Medine’nin, Şiiliğin başlangıç noktası olduğu şüphe götürmez bir gerçektir. Hz. Peygamber (s.a.a)’in ashabı arasından olan ilk Şiiler bu şehirde yaşamışlardır. İlk üç halife zamanında Şii sahabeler çeşitli şehir ve bölgelere dağıldılar. Bunların bazıları siyasi ve askeri kademelerdeydi. Allame Muhammed Cevat Muğniye bu konuda şöyle yazıyor:

“Şii sahabeler, Şiiliğin gelişimi ve yayılımında esas rolü üstlenmişlerdir. Her nereye gitseler halkı Kur’an, hadis, sabır ve tahammülle Şiiliğe davet ediyorlardı. Hz. Peygamber (s.a.a)’in ashabı olmalarından dolayı da halk arasında saygın ve değerliydiler. Sözleri çok tesirliydi.”1

Hatta Şam’a ait olan ve Muaviye’nin tesirinde olan Cebel Amil gibi bir yer, büyük sahabe Ebuzer’in oradaki varlığının bereketiyle Şia’nın asli merkezlerinden biri olmuştur.”2

Osman’ın hilafetinin son dönemlerinde, büyük bir Şia kesimi İslam topraklarında yaşamaktaydı. Hilafet için devamlı Hz. Ali (a.s)’nin ismi zikredilmekteydi. İsyancılar Medine’de toplandığında, Osman, Hz. Ali (a.s)’ye bir mektup gönderir ve ona, isyancıların daha az tahrik olma ihtimaliyle, bir müddet Medine’den çıkıp Yenbe’deki mezrasına gitme hususunda ricada bulunur.1 Özellikle Irak’ta Osman’ın zamanında birçok Şia bulunmaktaydı. Örneğin Basra Şiileri, şehir Cemel ordusunun elinde ve tebliğlerinin etkisi altında olduğu halde Emire’l-Müminin (a.s)’in Muhacir ve Ensar’la beraber onlara doğru geldiğinden haberdar olduklarında sadece Rabîa kabilesinden 3000 kişi Zîkar’da Hazret’e katıldılar.2 Bunların Hz. Ali (a.s)’yle birlikte olmalarındaki etken inançlarından kaynaklanıyordu ve Hz. Ali (a.s)’ye Hz. Peygamber (s.a.a) tarafından seçilen imam gözüyle bakıyorlardı. Bu mesele Belazuri’nin, “Ali’nin Şiilerinden, Rabîa kabilesinden” tabirinden de bu anlaşılmaktadır.3

Hz. Ali (a.s)’nin kendisi hükümetin başına geçip Irak’a gittiğinde bu bölgede Şiiliğin yayılması hususunda oldukça etkisi olmuştur. Aynı şekilde geneli Şiiler arasından seçilen Hazret’in valileri ve hâkimlerinin de diğer bölgelerde Şiiliğin yayılmasında büyük etkileri olmuştur. Seyyit Muhsin Emin şöyle diyor: “Ali’nin valileri nereye giderlerse oranın halkı Şii oluyordu.4

Tabi bu dönemde tamamen Emevilerin etkisinde olan Şam’ın yanında, Osmanî eğilimi olan bölgeler de vardı. Basra ve Irak’ın kuzeyi gibi yerlerde de Osman’ın yakınlarının bulunmasından dolayı halk Osmanîliğe temayül etmişti.5 Bu eğilim Irak’ın kuzeyinde ikinci asrın sonuna kadar devam etmiştir.

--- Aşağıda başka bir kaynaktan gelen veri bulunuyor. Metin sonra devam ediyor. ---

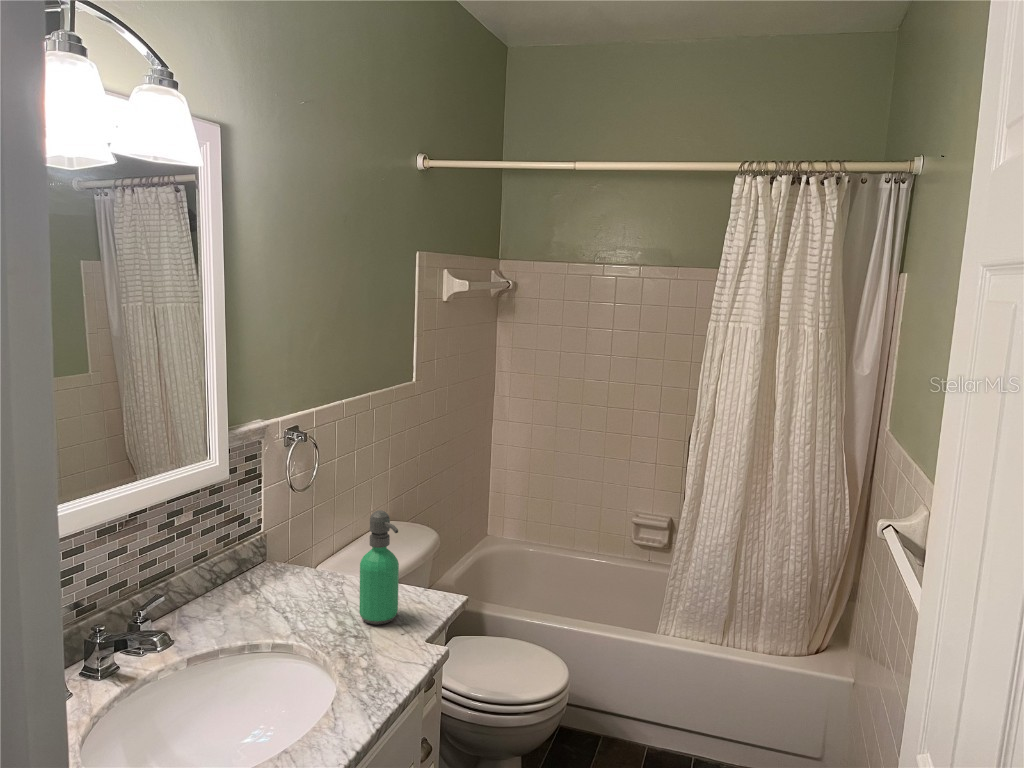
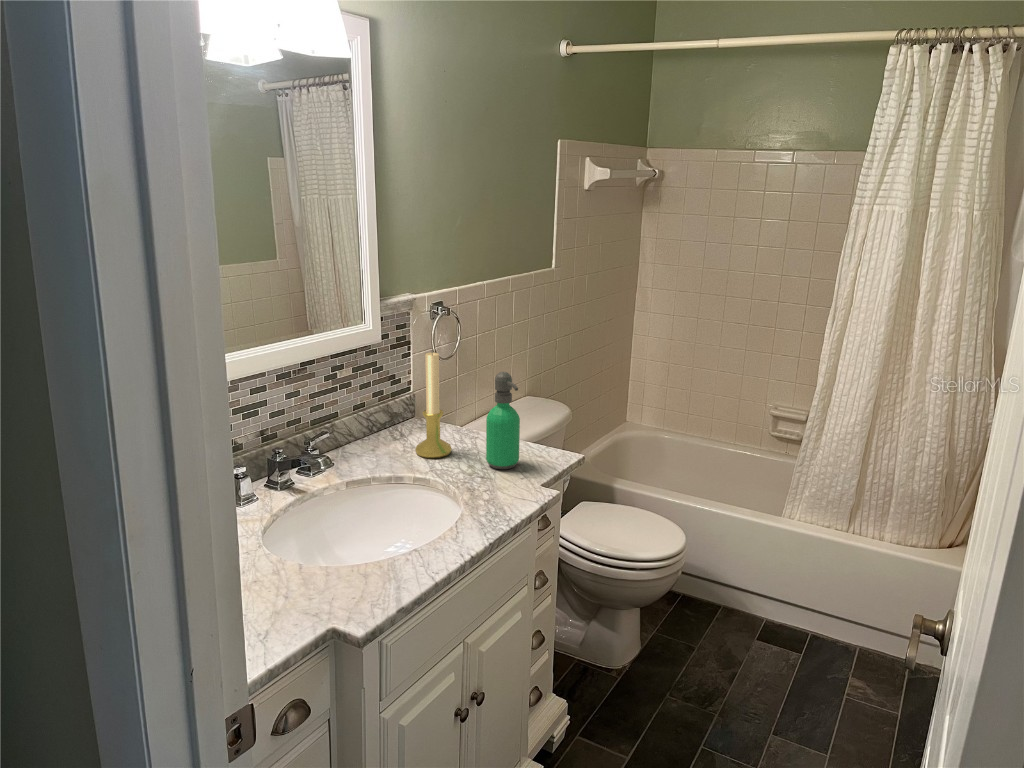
candle holder: none [272,487,316,616] -> present [416,352,452,458]

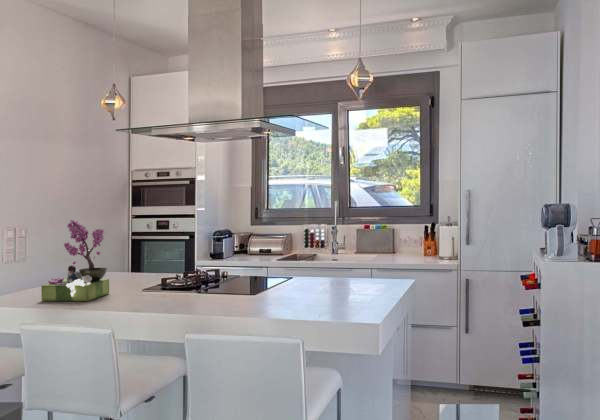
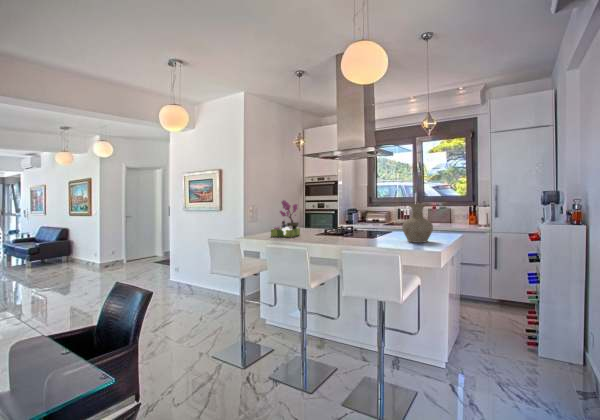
vase: none [314,229,369,305] -> present [402,204,433,243]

Mekke cahiliye döneminde Haşimi ve Alevi karşıtı eğilime sahipti. Taif de gerek cahiliye, gerekse İslam döneminde, Mekke’yle uyum içindeydi. Kureyş sürekli Beni Haşim’le rekabet içindeydi ve Beni Haşim’in liderliğini kabul etmeye hazır değillerdi. Bu, Kureyşlilerin Peygamber-i Ekrem (s.a.a)’e muhalefetlerinin sebeplerinden biriydi. Taifliler de Kureyş’le beraber Hz. Peygamber (s.a.a)’in davetini kabul etmedi. Gerçi İslam’ın güçlenmesinden sonra gecikmeli olarak İslam’ı kabul etmişlerdir.

Haccac zamanından itibaren Şiilik, Irak ve Hicaz sınırlarından başka bölgelere kaymıştır. Bu dönemde Şialar Haccac’ın haddinden fazla baskı ve zulmünden dolayı dağılmış, diğer İslam topraklarında yaşamaya başlamışlardır. Hicri ilk asrın geride kalmasıyla gitgide özellikle İslam topraklarının doğusunda, İran’da Şii merkezleri oluştu. Horasan’da Abbasiler onların Peygamber (s.a.a) hanedanına olan sevgilerinden istifade ettiler ve “Âl-i Muhammed’in rızası” sloganıyla onları etraflarında topladılar, Emevilerle olan savaşlarında onlardan faydalandılar.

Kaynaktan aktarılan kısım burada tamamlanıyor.